- 1 broiler/fryer chicken (3 to 4 pounds), cut up
- 10 cups water
- 1 large carrot, sliced
- 1 large onion, sliced
- 1 celery rib, sliced
- 1 garlic clove, minced
- 1 bay leaf
- 1 teaspoon dried thyme
- 1 teaspoon salt
- 1/4 teaspoon pepper
- In a stockpot, combine all the ingredients. Slowly bring to a boil over low heat. Cover and simmer 45-60 minutes or until the meat is tender, skimming the surface as foam rises.
- Remove chicken and set aside until cool enough to handle. Remove and discard skin and bones. Chop chicken; set aside for soup or save for another use.
- Strain broth through a cheesecloth-lined colander, discarding vegetables and bay leaf. If using immediately, skim fat. Or, refrigerate 8 hours or overnight; remove fat from surface. Broth can be covered and refrigerated up to 3 days or frozen 4 to 6 months.
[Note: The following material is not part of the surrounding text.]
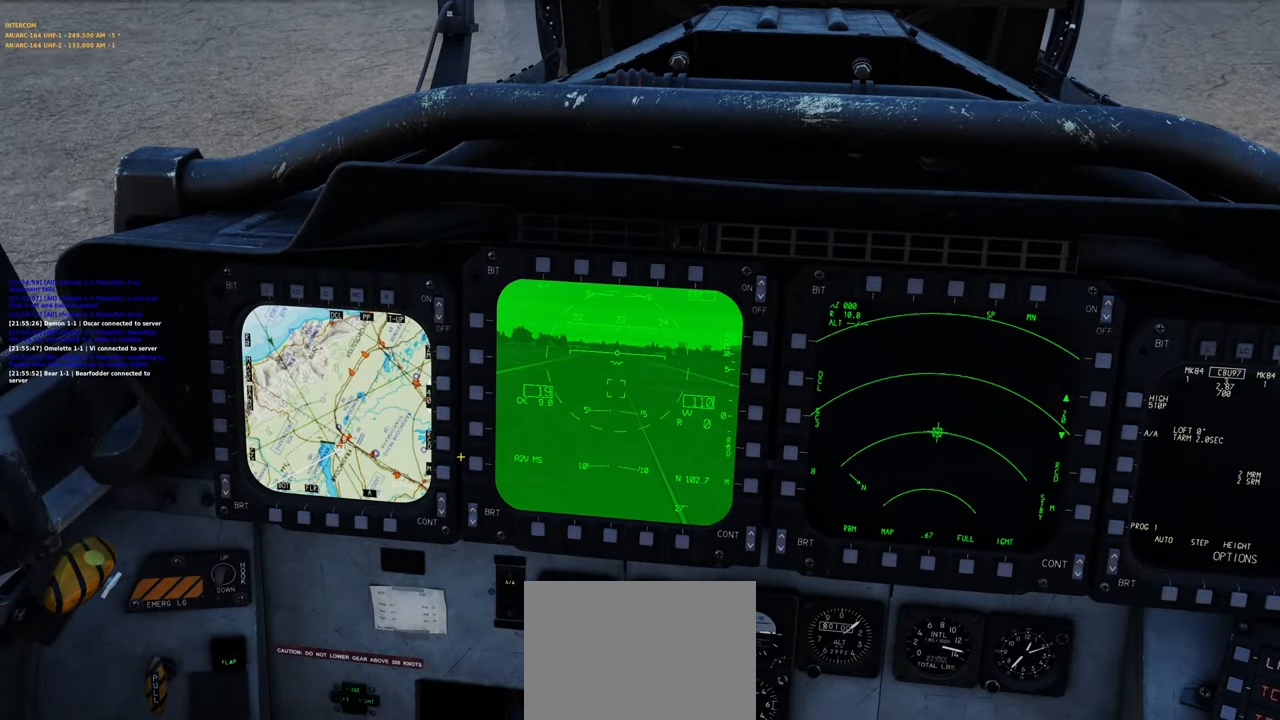
{"dt_ms": 500, "buttons": [], "left_stick": "center", "right_stick": "down-left", "events": [[17, "right_stick", "center"], [400, "right_stick", "down-left"]]}
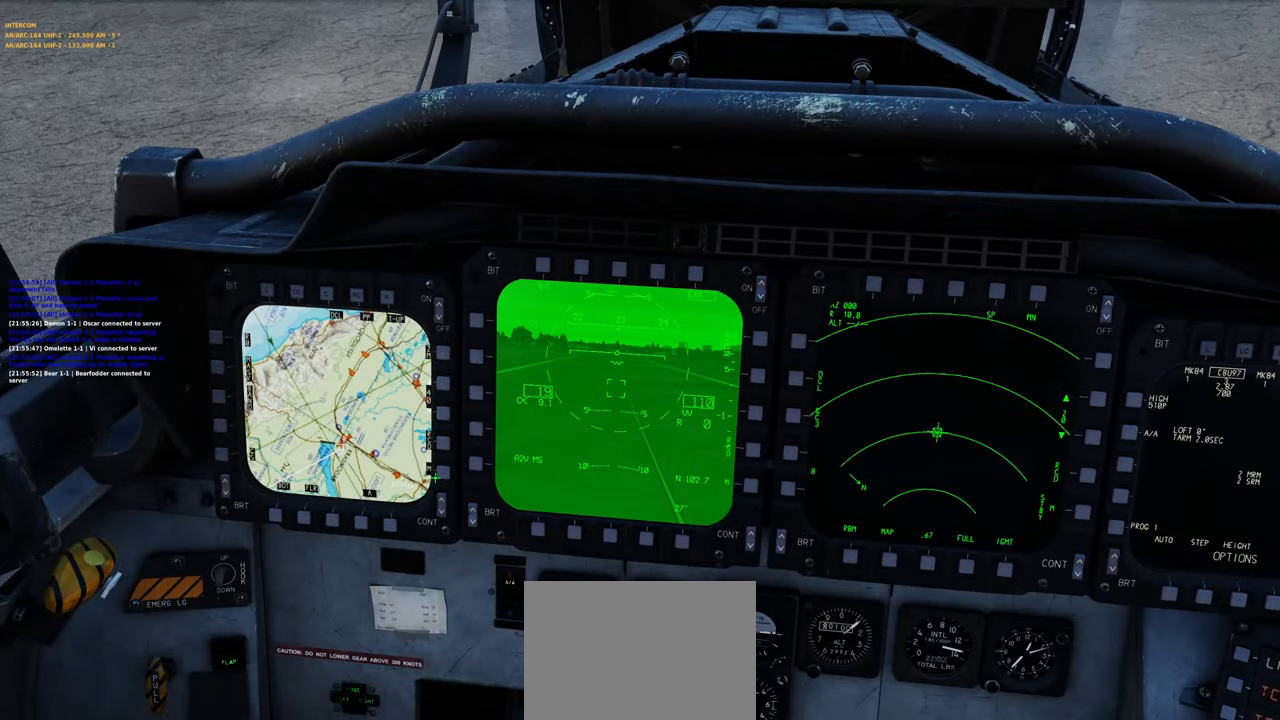
{"dt_ms": 500, "buttons": [], "left_stick": "center", "right_stick": "center", "events": [[17, "right_stick", "center"]]}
Chicken Noodle Soup: Place broth in a large saucepan or Dutch oven. Add 2 sliced large carrots, 2 sliced celery ribs and 1 chopped onion. Bring to a boil. Reduce heat; cover and simmer for 10 minutes or until the vegetables are tender. Add 2 cups uncooked fine egg noodles and reserved chicken. Bring to a boil. Reduce heat; cover and simmer for 6 minutes. Stir in 1 cup frozen peas and 1/2 cup frozen cut beans; cook for 2-4 minutes or until beans and noodles are tender. Chicken Soup with Spaetzle: Prepare Chicken Noodle Soup as directed above, omitting the noodles, peas and beans. With the carrots, add 1 minced garlic clove. With the chicken add 2 cups sliced fresh mushrooms. For spaetzle, combine 1-1/4 cups all-purpose flour, 1/8 teaspoon each baking powder and salt. Stir in 1 beaten egg and 1/4 cup each water and milk until blended. Drop batter by 1/2 teaspoonfuls onto boiling soup. Cook, uncovered, 10 minutes or until spaetzle float.
1 cup: 33 calories, 1g fat (0 saturated fat), 1mg cholesterol, 296mg sodium, 1g carbohydrate (0 sugars, 0 fiber), 2g protein.